▸ **PROBLEM STATEMENT**
Set down exactly the lines below between the line holding "6. Do **CDEF**" and the line holding "Figure 11 shows", inclusive; no other line belongs in the answer.

▸ **Source data**
▼
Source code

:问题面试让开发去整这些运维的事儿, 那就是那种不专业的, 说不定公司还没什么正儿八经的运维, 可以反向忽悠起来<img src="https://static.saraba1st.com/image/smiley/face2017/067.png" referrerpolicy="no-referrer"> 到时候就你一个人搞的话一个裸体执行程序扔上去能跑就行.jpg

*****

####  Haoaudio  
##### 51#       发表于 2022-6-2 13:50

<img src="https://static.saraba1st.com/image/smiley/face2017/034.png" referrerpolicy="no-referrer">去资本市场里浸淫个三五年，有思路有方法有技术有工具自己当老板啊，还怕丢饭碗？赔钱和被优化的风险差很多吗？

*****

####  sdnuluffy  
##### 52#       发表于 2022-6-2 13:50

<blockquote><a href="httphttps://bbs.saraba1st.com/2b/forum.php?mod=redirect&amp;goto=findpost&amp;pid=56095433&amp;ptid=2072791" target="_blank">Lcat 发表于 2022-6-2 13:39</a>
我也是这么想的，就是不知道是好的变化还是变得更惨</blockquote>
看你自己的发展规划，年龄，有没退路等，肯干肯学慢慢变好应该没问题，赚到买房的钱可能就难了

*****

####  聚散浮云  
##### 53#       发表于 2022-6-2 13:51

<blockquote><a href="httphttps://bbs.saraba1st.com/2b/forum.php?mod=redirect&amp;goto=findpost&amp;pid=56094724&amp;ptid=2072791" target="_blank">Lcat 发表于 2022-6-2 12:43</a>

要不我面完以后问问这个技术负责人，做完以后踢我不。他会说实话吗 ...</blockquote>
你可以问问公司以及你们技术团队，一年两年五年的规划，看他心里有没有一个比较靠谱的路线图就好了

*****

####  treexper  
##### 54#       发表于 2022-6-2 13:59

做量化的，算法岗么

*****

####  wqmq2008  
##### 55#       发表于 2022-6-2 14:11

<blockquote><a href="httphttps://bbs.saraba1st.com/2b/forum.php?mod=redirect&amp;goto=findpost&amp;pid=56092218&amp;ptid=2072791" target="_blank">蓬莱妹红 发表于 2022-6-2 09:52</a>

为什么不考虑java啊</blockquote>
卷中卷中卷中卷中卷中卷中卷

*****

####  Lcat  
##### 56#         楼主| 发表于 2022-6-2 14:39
▲
▼
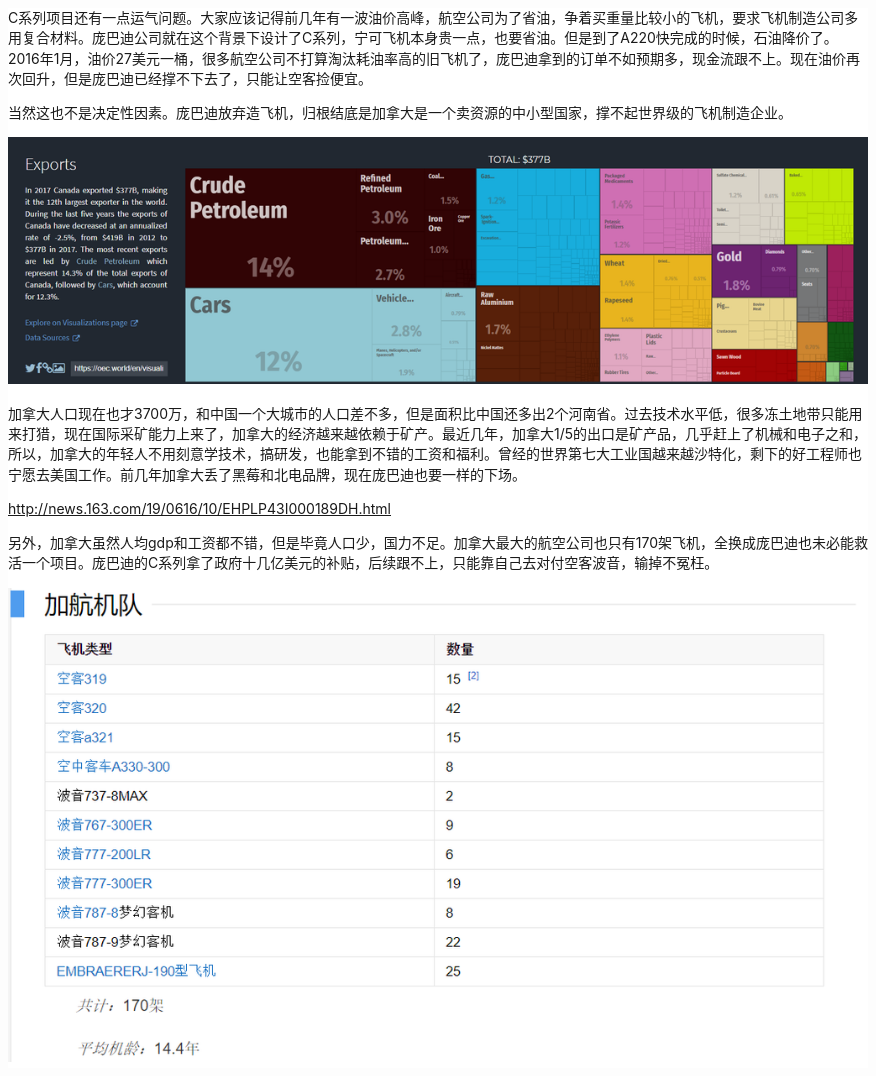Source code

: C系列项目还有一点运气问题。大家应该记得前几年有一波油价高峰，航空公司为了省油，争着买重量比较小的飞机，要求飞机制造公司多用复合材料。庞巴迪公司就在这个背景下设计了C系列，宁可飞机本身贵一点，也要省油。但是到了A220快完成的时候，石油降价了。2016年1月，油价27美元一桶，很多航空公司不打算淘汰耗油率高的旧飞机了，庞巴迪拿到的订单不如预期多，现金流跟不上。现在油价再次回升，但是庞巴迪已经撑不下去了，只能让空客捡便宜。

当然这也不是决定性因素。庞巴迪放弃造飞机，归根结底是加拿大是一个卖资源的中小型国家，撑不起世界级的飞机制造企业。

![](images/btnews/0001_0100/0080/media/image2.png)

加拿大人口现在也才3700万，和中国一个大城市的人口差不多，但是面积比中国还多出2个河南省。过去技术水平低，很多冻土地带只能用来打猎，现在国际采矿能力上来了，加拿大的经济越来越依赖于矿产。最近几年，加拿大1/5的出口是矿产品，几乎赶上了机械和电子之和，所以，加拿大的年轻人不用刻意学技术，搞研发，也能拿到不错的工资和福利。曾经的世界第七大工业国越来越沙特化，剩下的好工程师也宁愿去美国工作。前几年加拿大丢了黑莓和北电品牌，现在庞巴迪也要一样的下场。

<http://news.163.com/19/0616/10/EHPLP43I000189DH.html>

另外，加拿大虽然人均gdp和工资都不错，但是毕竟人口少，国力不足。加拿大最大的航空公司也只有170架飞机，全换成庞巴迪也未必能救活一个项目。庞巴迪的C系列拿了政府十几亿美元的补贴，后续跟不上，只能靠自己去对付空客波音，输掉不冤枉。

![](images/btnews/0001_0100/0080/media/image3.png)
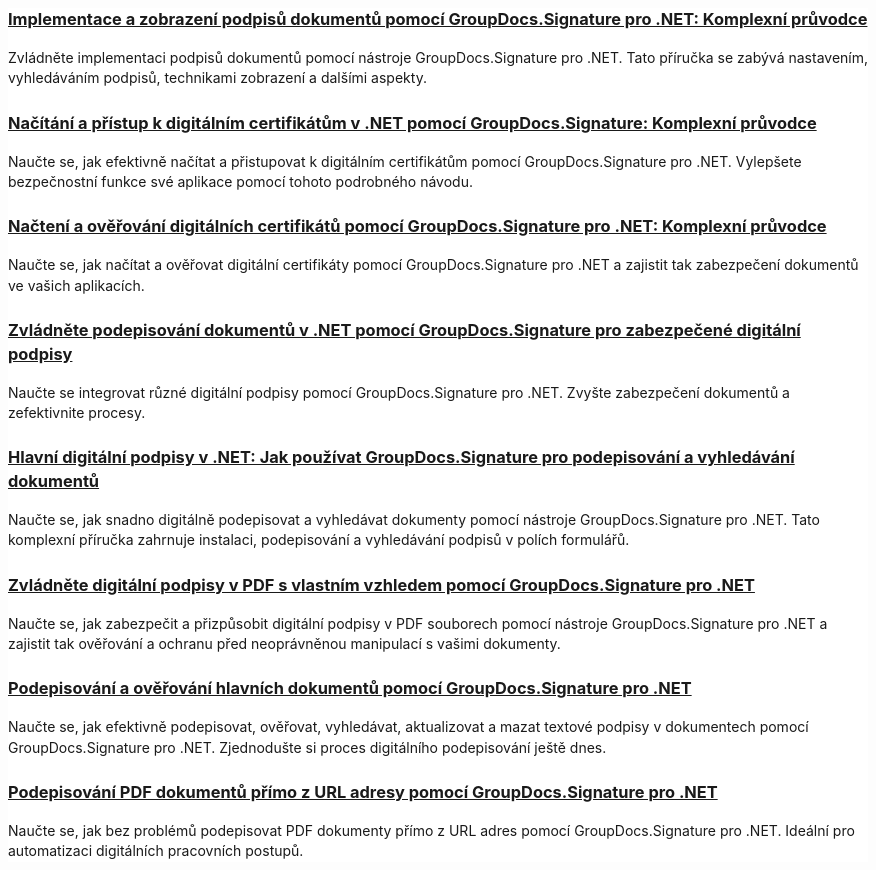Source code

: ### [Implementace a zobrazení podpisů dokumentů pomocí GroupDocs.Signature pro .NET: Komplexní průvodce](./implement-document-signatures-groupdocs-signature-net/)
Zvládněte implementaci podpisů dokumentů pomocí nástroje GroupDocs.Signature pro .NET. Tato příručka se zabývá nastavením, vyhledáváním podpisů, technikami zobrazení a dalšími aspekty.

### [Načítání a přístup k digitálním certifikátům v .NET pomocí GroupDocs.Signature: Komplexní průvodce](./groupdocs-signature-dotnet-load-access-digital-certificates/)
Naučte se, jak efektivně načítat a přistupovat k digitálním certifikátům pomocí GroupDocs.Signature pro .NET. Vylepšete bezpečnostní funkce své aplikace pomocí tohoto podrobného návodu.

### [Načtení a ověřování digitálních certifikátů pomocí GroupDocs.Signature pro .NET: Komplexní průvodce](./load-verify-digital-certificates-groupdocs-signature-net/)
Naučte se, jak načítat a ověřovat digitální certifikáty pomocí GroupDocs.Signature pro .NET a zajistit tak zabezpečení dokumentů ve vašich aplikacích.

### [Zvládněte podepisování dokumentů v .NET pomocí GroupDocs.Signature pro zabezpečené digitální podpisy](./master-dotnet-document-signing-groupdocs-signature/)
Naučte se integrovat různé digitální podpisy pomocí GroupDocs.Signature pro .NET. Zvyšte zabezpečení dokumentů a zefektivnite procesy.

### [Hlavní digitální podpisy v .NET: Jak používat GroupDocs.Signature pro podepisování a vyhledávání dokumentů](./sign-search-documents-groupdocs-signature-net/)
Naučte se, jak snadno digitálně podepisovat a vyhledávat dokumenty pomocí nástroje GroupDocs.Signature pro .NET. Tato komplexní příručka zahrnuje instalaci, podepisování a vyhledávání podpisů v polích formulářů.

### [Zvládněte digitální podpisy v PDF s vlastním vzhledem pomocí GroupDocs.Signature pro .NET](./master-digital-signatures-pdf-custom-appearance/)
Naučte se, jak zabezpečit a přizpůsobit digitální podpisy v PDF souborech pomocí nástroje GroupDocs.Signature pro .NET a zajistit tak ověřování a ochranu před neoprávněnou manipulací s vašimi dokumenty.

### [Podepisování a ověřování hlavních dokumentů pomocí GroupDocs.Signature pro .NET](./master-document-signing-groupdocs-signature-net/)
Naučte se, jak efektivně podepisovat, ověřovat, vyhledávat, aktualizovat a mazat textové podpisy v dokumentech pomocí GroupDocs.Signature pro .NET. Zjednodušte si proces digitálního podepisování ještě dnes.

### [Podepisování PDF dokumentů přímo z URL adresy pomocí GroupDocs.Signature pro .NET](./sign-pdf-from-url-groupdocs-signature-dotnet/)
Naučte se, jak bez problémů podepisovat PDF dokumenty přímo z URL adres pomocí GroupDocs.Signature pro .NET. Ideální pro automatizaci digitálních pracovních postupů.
▲
▼
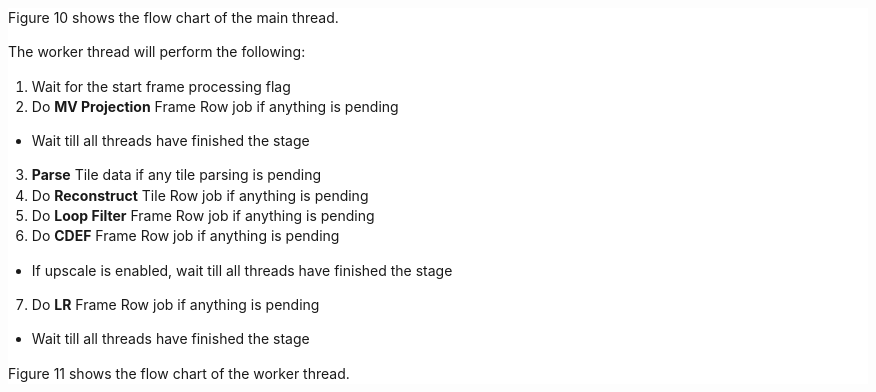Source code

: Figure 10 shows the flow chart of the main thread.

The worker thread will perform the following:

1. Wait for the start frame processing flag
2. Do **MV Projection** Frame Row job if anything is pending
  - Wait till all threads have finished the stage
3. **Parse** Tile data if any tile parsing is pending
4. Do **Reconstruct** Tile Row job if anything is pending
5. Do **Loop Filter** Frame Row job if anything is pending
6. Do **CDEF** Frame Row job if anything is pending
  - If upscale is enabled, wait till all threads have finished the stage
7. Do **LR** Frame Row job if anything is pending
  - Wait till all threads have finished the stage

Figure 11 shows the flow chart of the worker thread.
▲
▸ **TASK SOLUTION**
6. Do **CDEF** Frame Row job if anything is pending
  - If upscale is enabled, wait till all threads have finished the stage
7. Do **LR** Frame Row job if anything is pending
  - Wait till all threads have finished the stage

Figure 11 shows the flow chart of the worker thread.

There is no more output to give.